- Working data
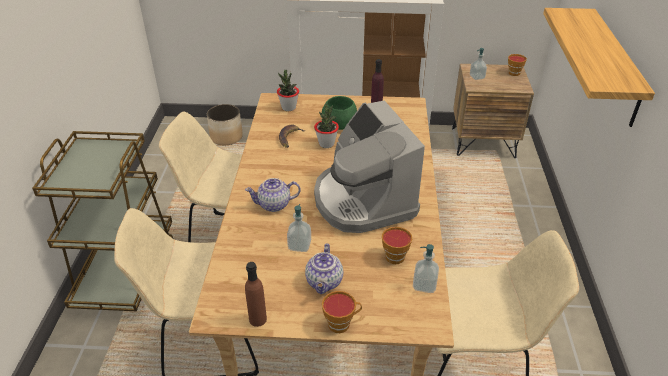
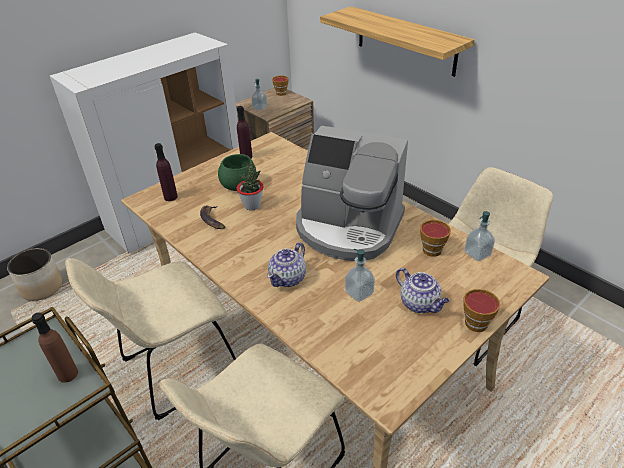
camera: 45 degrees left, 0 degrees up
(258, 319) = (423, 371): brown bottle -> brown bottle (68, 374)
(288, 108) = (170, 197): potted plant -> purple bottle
...
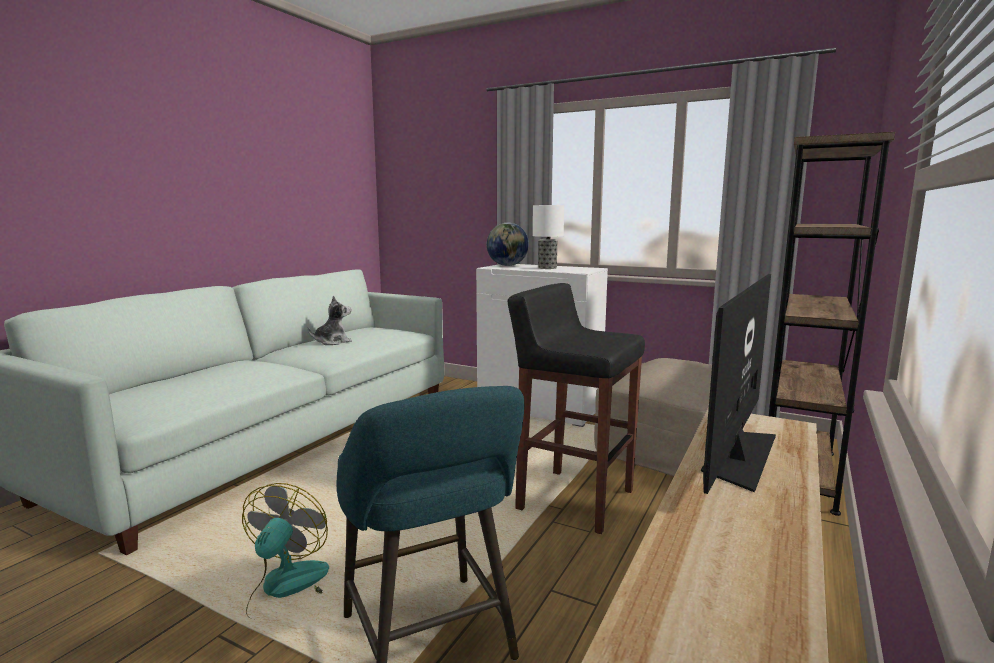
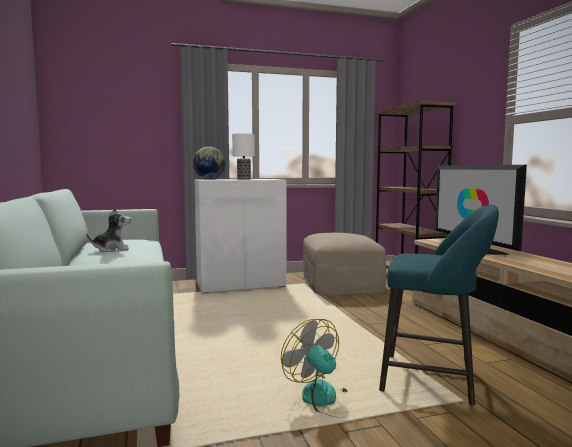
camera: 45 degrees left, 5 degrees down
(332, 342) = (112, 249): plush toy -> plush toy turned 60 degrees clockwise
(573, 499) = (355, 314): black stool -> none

- Aim of the exercise
In the data above, each line holding "degrees" is to be found and copied.

- Expected answer
camera: 45 degrees left, 0 degrees up
camera: 45 degrees left, 5 degrees down
(332, 342) = (112, 249): plush toy -> plush toy turned 60 degrees clockwise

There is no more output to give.